The laser therapy system has advantages over manual lymph drainage. The laser is FDA approved and could potentially be used at home by lymphedema patients. The handheld device is easy to apply, especially for elderly patients who often lack the dexterity for massage, and the treatment is painless.

“Lasers have been used for wound healing and sports injuries for years. The concept that they could be helpful in wound healing is not new, but lymphedema treatment is a new application of the technology,” Ridner said. “There are people who may think this is quackery, but that’s why we do research.”

Though the trial is conducted in Florida, Ridner is able to see the data in real time as it is collected. Once the two-year pilot is complete, Ridner said she will review the data and determine the next steps, but early results indicate that the laser treatment could yield dramatic results for lymphedema patients.

8 Comments

  1. Are there any studies in Houston? If not how do we get one? Very interested!!.
    Thank you

    Comment by D. Kirby — January 26, 2010 @ 3:28 pm

  2. I would recommend that you check with our colleagues at M.D. Anderson Cancer Center in Houston. In the meantime, we’ll check with the investigators here to see what we can find out for you.

    Thank you for viewing our site and taking time to comment.

    Take care,
    Cynthia Floyd Manley
    Associate Director for Communications
    http://www.twitter.com/manleyatvicc

    Comment by Cynthia Manley — January 27, 2010 @ 5:59 pm

  3. Is any work with laser therapy being done for patients with lower extremity lymphedema?

    Comment by N. Menke — January 30, 2010 @ 2:46 pm

  4. We have sent your question to our colleagues in the School of Nursing. Hope to have an answer soon. Thanks for the question.

    Comment by Cynthia Manley — February 7, 2010 @ 10:35 am

  5. How do I enroll, I will travel to Florida. Any chance a study could be done in Omaha, Ne.

    Comment by Pat Harrison — October 3, 2010 @ 3:13 pm

  6. Pat, we aren’t sure about whether there might be something similar offered in your area, but will check with the principal investigator to see what she knows.

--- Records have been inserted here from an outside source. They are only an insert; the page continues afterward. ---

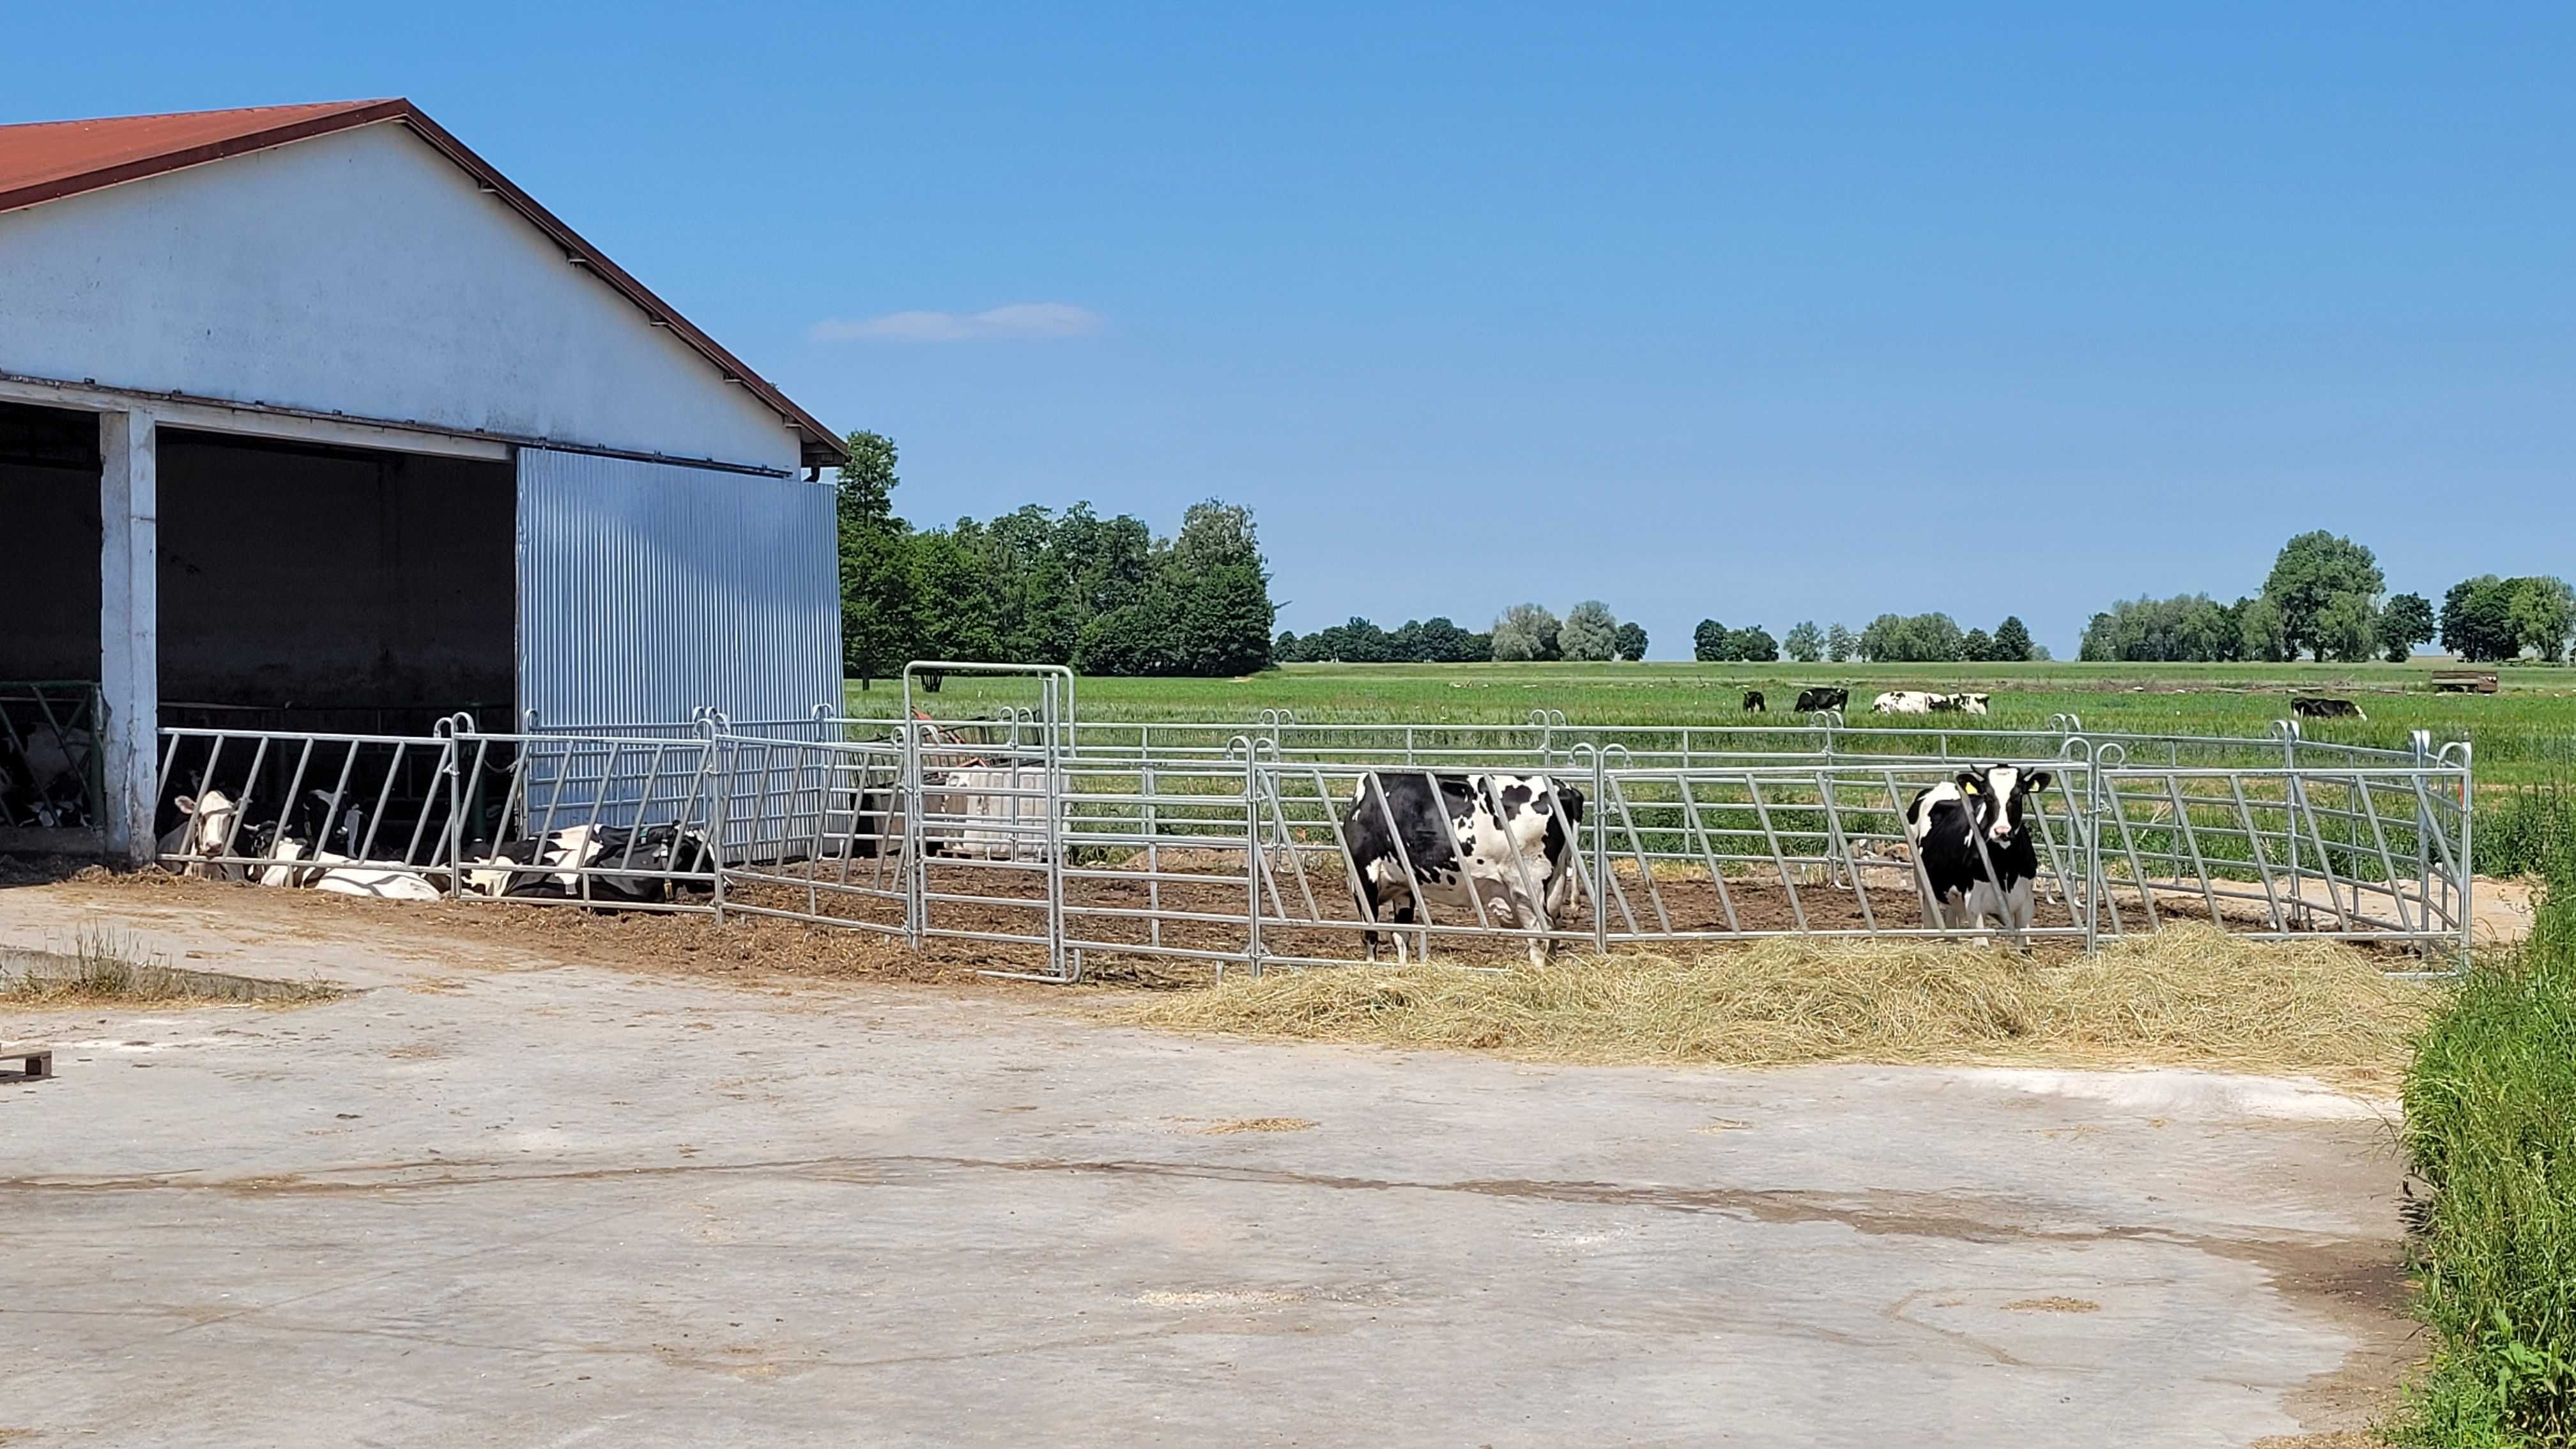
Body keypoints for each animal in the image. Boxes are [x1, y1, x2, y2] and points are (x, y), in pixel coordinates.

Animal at [1349, 773, 1586, 964]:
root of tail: (1566, 788)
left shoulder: (1364, 876)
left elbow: (1370, 935)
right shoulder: (1404, 887)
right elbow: (1401, 935)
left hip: (1526, 886)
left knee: (1539, 935)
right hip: (1554, 885)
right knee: (1554, 931)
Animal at [1896, 763, 2050, 944]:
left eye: (2018, 795)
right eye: (1987, 795)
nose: (2002, 831)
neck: (2005, 866)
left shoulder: (2026, 902)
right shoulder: (1973, 902)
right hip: (1922, 882)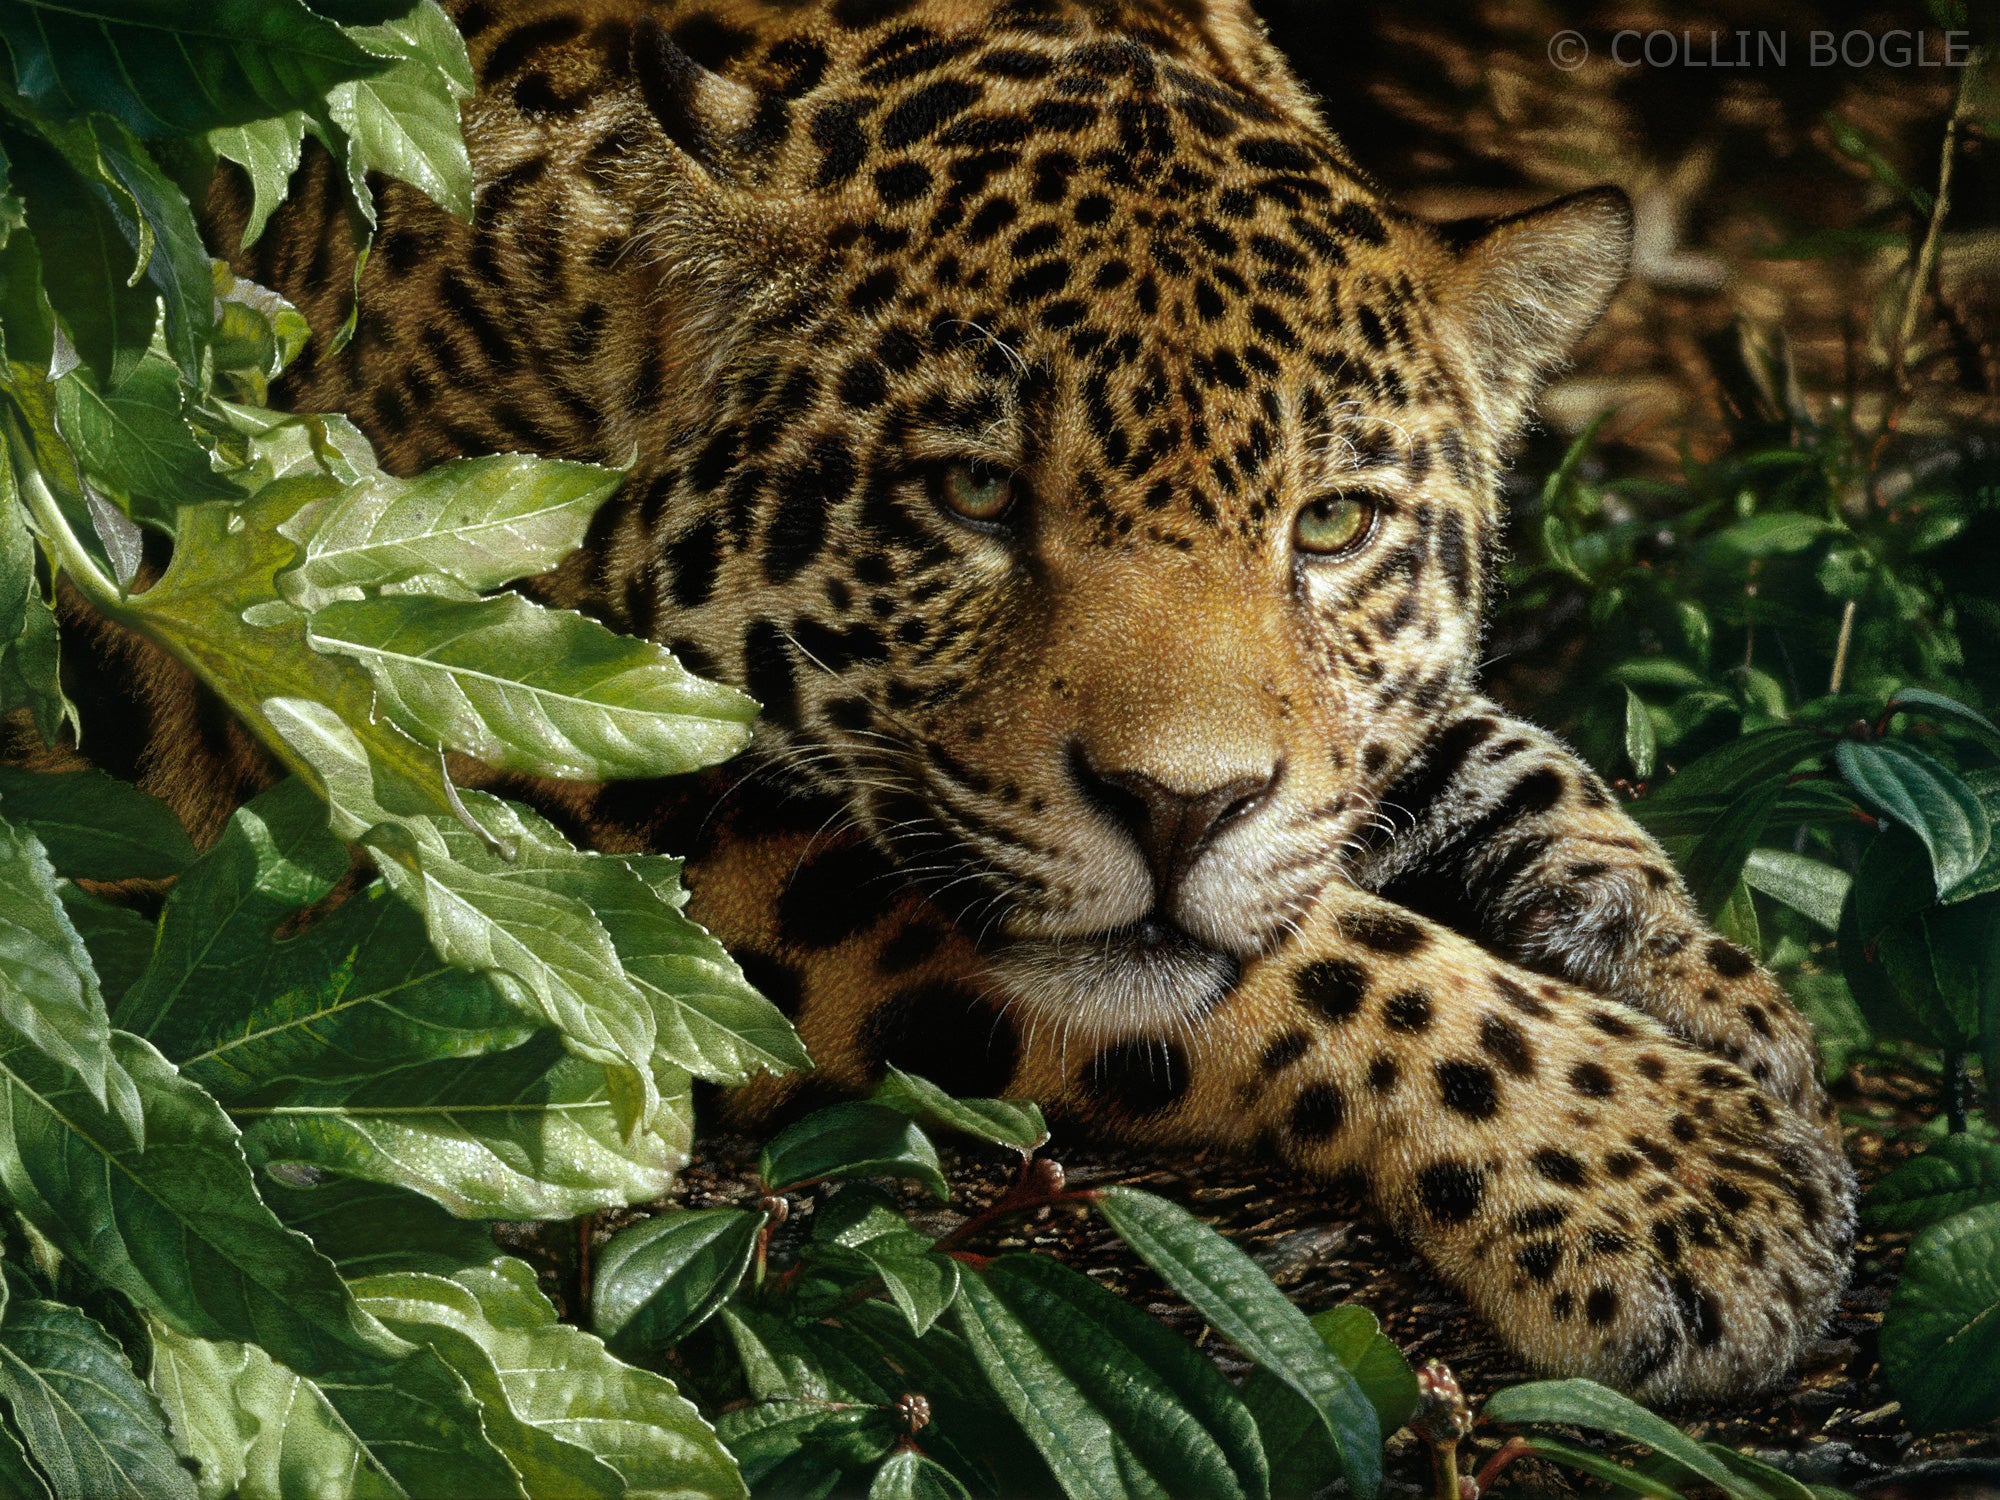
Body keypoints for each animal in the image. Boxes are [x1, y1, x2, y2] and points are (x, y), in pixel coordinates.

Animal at [70, 0, 1857, 1403]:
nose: (1182, 811)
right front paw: (1670, 1171)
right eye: (978, 497)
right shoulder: (487, 756)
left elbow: (1501, 763)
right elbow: (1323, 959)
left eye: (1333, 526)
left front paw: (1711, 993)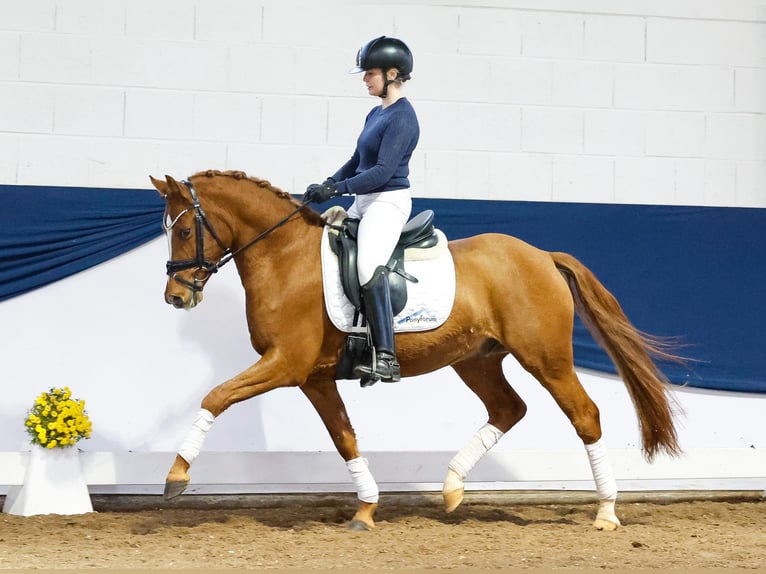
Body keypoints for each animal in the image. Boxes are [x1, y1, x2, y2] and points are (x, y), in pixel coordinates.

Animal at [150, 171, 684, 536]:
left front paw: (176, 476)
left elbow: (216, 396)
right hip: (476, 360)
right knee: (508, 409)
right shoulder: (313, 378)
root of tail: (543, 255)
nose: (175, 297)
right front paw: (366, 509)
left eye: (184, 231)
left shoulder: (285, 365)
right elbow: (344, 437)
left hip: (545, 358)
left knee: (584, 414)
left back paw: (607, 512)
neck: (284, 257)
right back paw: (452, 488)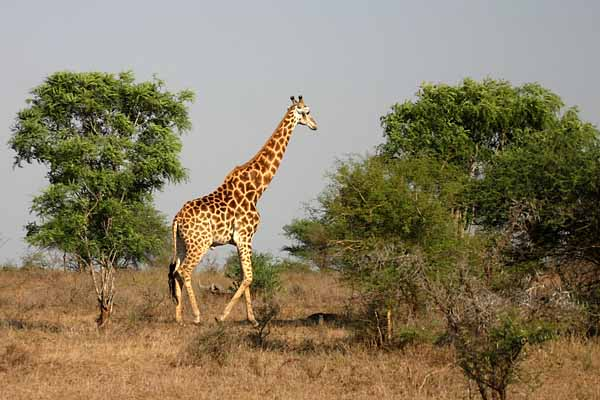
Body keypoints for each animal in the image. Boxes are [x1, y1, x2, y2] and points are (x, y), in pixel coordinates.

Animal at [168, 96, 316, 324]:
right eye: (306, 112)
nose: (315, 125)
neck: (257, 189)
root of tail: (177, 218)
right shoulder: (246, 236)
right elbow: (249, 276)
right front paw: (222, 316)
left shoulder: (239, 240)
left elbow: (246, 276)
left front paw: (252, 319)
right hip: (200, 243)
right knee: (184, 270)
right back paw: (197, 315)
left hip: (184, 243)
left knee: (175, 270)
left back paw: (178, 317)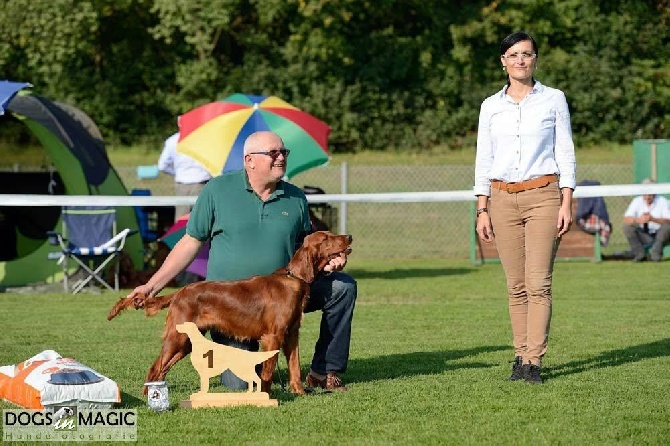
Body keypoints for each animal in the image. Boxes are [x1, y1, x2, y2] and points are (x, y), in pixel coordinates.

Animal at [106, 232, 352, 396]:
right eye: (326, 238)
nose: (349, 237)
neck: (293, 279)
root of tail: (179, 292)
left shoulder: (291, 335)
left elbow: (294, 367)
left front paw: (299, 392)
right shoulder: (273, 336)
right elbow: (268, 371)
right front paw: (265, 396)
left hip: (186, 343)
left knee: (161, 369)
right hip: (178, 338)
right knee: (154, 368)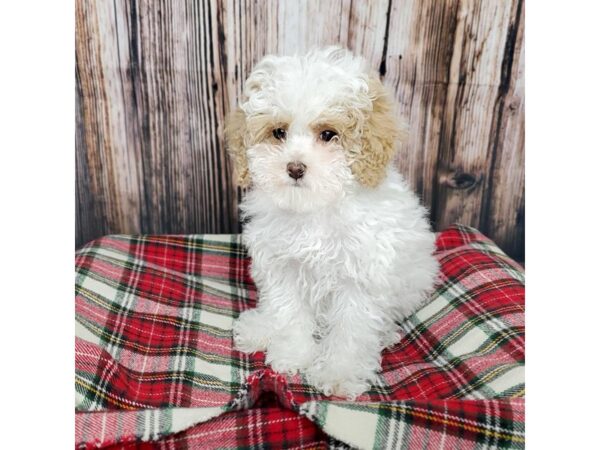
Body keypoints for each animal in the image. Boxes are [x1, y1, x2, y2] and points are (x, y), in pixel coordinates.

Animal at [225, 47, 440, 400]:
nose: (295, 168)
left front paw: (340, 373)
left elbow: (351, 330)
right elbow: (289, 313)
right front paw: (292, 354)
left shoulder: (360, 278)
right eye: (279, 132)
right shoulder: (283, 267)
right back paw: (261, 327)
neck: (314, 208)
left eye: (329, 134)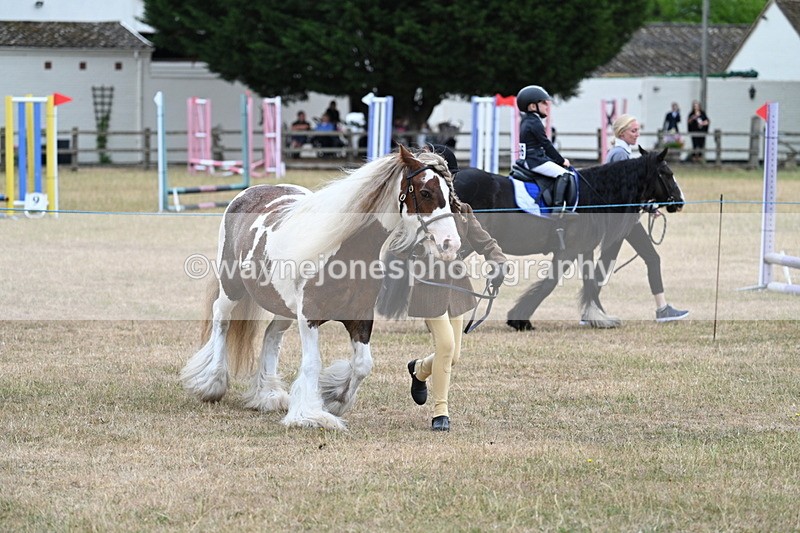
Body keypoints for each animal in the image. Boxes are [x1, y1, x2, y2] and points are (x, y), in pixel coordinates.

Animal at [181, 145, 461, 430]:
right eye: (425, 192)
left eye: (451, 195)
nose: (450, 244)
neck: (346, 250)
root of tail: (248, 193)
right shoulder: (309, 316)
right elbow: (313, 363)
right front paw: (310, 414)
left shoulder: (360, 316)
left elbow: (363, 364)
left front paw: (335, 399)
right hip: (232, 288)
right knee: (221, 320)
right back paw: (213, 383)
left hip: (282, 305)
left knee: (271, 335)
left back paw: (268, 394)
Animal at [453, 147, 684, 331]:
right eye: (667, 173)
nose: (680, 201)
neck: (591, 196)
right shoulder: (568, 250)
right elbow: (550, 283)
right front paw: (520, 319)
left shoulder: (584, 249)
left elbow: (591, 282)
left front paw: (597, 316)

    Comment by Cynthia Manley — October 7, 2010 @ 2:51 pm

  7. Would be very interested in finding out if there are any such studies being done in the Denver, CO, area. My edematous arm is now at the stage where the fluids are becoming fibrotic, and painful. Laser therapy has been suggested by others, and I am wondering where I can get that therapy.

    Thanks for your website and your input.
    Tracy Howard

    Comment by Tracy Howard — December 5, 2010 @ 1:39 am

  8. Tracy, we have shared your information with pur colleagues at the School of Nursing. Take care!